Return the whole listing unchanged. Drop the images.
(Material provided Opens)
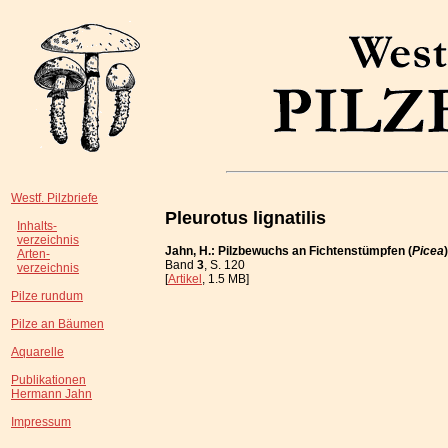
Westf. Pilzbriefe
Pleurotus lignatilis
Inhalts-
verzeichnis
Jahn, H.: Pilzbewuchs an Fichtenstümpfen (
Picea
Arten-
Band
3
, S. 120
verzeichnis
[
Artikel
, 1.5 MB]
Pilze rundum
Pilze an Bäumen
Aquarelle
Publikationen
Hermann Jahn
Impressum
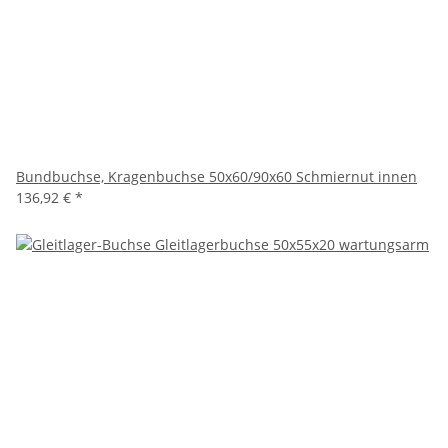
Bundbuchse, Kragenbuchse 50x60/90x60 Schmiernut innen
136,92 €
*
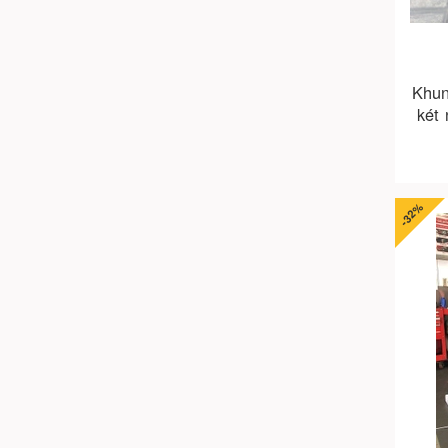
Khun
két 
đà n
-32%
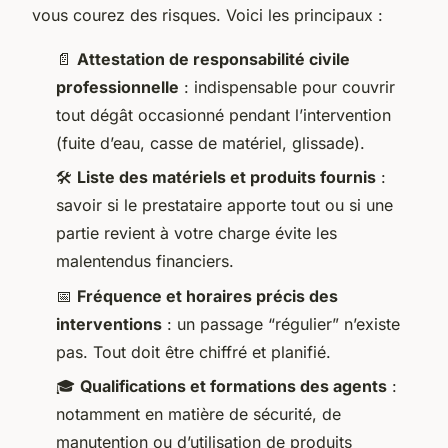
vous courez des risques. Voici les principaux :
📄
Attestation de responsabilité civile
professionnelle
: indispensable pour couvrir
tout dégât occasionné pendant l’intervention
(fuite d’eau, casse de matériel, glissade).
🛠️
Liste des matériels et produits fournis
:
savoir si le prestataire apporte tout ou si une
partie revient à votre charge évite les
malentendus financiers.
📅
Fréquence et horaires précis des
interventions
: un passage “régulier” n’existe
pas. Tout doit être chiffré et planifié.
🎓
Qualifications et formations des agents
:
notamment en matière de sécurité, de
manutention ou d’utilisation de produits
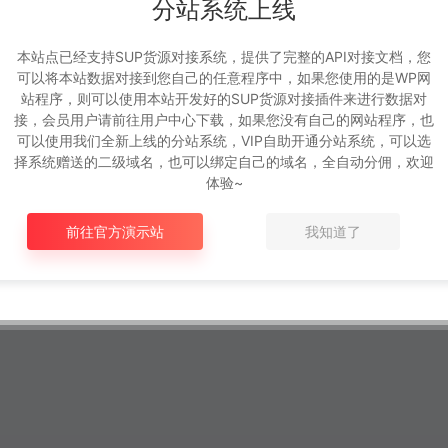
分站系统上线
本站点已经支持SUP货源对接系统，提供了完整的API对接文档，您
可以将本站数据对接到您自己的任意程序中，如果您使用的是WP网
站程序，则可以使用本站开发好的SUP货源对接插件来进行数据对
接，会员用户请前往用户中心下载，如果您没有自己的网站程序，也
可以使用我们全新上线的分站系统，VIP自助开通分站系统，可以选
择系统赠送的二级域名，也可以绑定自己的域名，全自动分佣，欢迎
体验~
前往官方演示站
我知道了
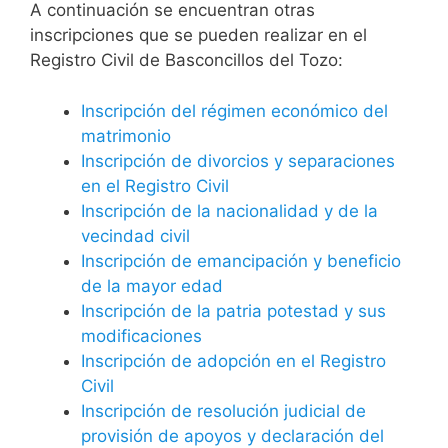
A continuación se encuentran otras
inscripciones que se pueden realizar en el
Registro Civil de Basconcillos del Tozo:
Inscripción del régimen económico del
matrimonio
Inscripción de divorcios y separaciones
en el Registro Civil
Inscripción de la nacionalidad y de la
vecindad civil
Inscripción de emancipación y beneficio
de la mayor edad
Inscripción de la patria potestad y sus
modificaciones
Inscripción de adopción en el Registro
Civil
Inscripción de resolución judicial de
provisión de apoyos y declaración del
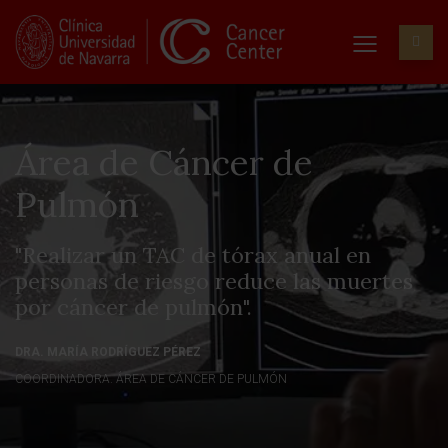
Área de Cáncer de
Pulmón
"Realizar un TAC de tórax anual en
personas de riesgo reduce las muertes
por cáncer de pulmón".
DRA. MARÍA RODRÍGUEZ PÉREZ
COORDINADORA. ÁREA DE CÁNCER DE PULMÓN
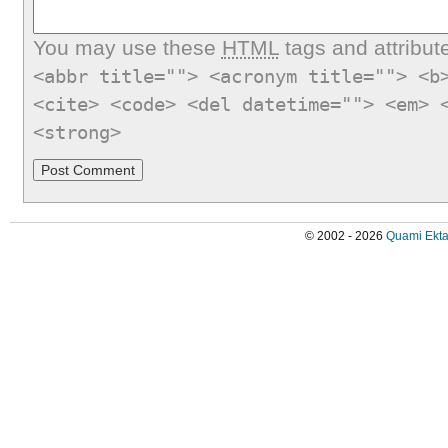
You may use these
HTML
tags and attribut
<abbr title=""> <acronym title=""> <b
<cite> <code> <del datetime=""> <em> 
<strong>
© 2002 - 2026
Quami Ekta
(Material provided Closes)
▶ _Exercise answer_
Westf. Pilzbriefe
Pleurotus lignatilis
Inhalts-
verzeichnis
Jahn, H.: Pilzbewuchs an Fichtenstümpfen (
Picea
Arten-
Band
3
, S. 120
verzeichnis
[
Artikel
, 1.5 MB]
Pilze rundum
Pilze an Bäumen
Aquarelle
Publikationen
Hermann Jahn
Impressum
Bundbuchse, Kragenbuchse 50x60/90x60 Schmiernut innen
136,92 €
*
Khun
két 
đà n
-32%
vous courez des risques. Voici les principaux :
📄
Attestation de responsabilité civile
professionnelle
: indispensable pour couvrir
tout dégât occasionné pendant l’intervention
(fuite d’eau, casse de matériel, glissade).
🛠️
Liste des matériels et produits fournis
:
savoir si le prestataire apporte tout ou si une
partie revient à votre charge évite les
malentendus financiers.
📅
Fréquence et horaires précis des
interventions
: un passage “régulier” n’existe
pas. Tout doit être chiffré et planifié.
🎓
Qualifications et formations des agents
:
notamment en matière de sécurité, de
manutention ou d’utilisation de produits
分站系统上线
本站点已经支持SUP货源对接系统，提供了完整的API对接文档，您
可以将本站数据对接到您自己的任意程序中，如果您使用的是WP网
站程序，则可以使用本站开发好的SUP货源对接插件来进行数据对
接，会员用户请前往用户中心下载，如果您没有自己的网站程序，也
可以使用我们全新上线的分站系统，VIP自助开通分站系统，可以选
择系统赠送的二级域名，也可以绑定自己的域名，全自动分佣，欢迎
体验~
前往官方演示站
我知道了
A continuación se encuentran otras
inscripciones que se pueden realizar en el
Registro Civil de Basconcillos del Tozo:
Inscripción del régimen económico del
matrimonio
Inscripción de divorcios y separaciones
en el Registro Civil
Inscripción de la nacionalidad y de la
vecindad civil
Inscripción de emancipación y beneficio
de la mayor edad
Inscripción de la patria potestad y sus
modificaciones
Inscripción de adopción en el Registro
Civil
Inscripción de resolución judicial de
provisión de apoyos y declaración del
Área de Cáncer de
Pulmón
"Realizar un TAC de tórax anual en
personas de riesgo reduce las muertes
por cáncer de pulmón".
DRA. MARÍA RODRÍGUEZ PÉREZ
COORDINADORA. ÁREA DE CÁNCER DE PULMÓN
You may use these
HTML
tags and attribut
<abbr title=""> <acronym title=""> <b
<cite> <code> <del datetime=""> <em> 
<strong>
© 2002 - 2026
Quami Ekta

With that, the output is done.